Smith M., Li L., Augustyn M., Kurmi O., Chen J., Collins R., Guo Y., Han Y., Qin J., Xu G., Wang J., Bian Z., Zhou G., Peto R., Chen Z., China Kadoorie Biobank collaborative group None.
In China, the burden of chronic obstructive disease (COPD) is high in never-smokers but little is known about its causes in this group.
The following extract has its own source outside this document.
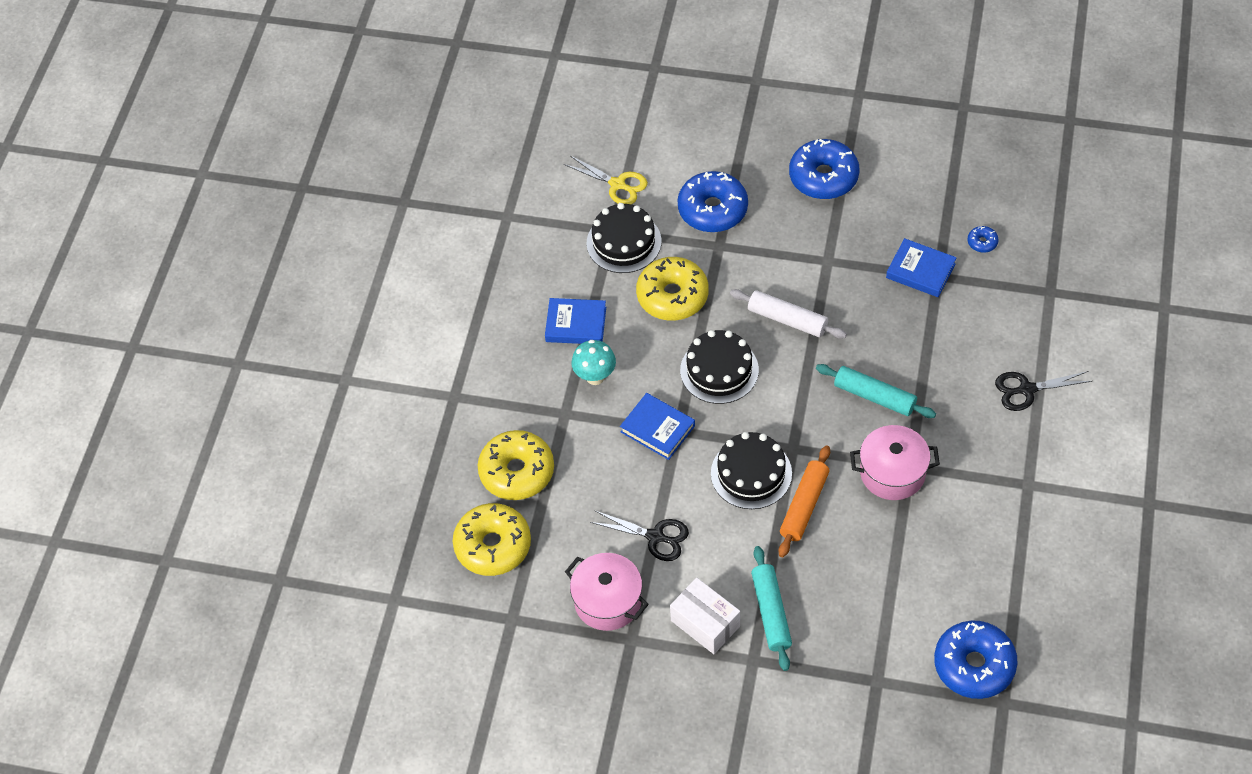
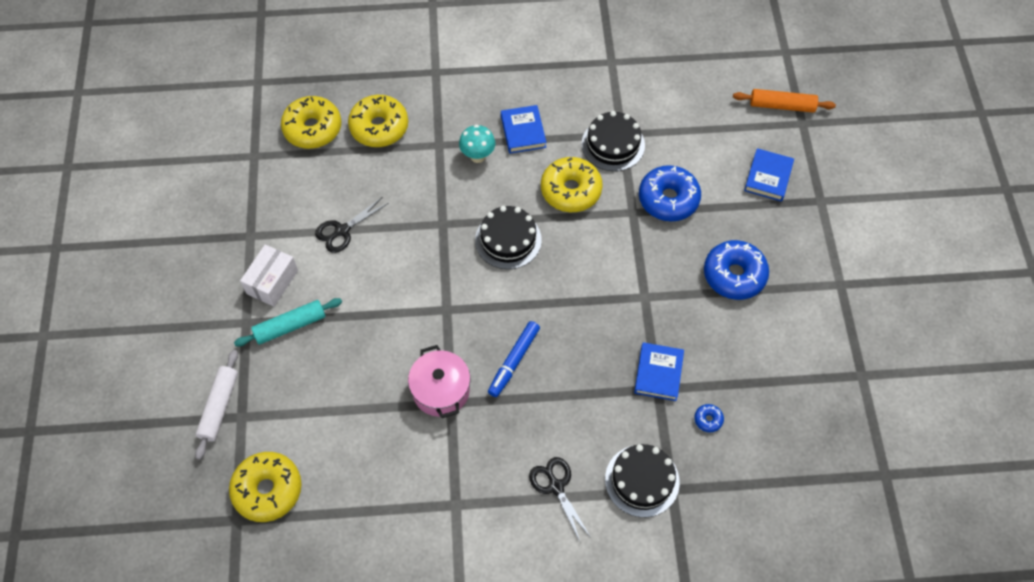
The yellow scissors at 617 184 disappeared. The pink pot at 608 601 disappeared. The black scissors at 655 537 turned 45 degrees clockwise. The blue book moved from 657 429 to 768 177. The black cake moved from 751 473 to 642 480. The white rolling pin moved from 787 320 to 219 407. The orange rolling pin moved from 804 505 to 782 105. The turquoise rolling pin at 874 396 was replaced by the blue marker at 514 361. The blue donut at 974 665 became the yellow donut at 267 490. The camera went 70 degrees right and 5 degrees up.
We analysed data on 287 000 female and 30 000 male never-smokers aged 30-79 years from 10 regions in China, who participated in the China Kadoorie Biobank baseline survey (2004-2008). Prevalence of airflow obstruction (AFO) (pre-bronchodilator forced expiratory volume in 1 s (FEV1)/forced vital capacity (FVC) <0.7 and below the lower limit of normal (LLN)) was estimated, by age and region. Cross-sectional associations of AFO (FEV1/FVC <0.7), adjusted for confounding, were examined. AFO prevalence defined as FEV1/FVC <0.7 was 4.0% in females and 5.1% in males (mean ages 51 and 54 years, respectively). AFO prevalence defined as FEV1/FVC <LLN was 5.9% and 5.2%, respectively. In females, odds ratios of AFO were positively associated with lower household income (1.63, 95% CI 1.55-1.72 for lowest versus highest income groups), prior tuberculosis (2.36, 95% CI 2.06-2.71), less education (1.17, 95% CI 1.12-1.23 for no schooling versus college education), rural region and lower body mass index. AFO was positively associated with cooking with coal but not with other sources of household air pollution. Associations were similar for males. AFO is prevalent in Chinese never-smokers, particularly among those with low socioeconomic status or prior tuberculosis, and in rural males.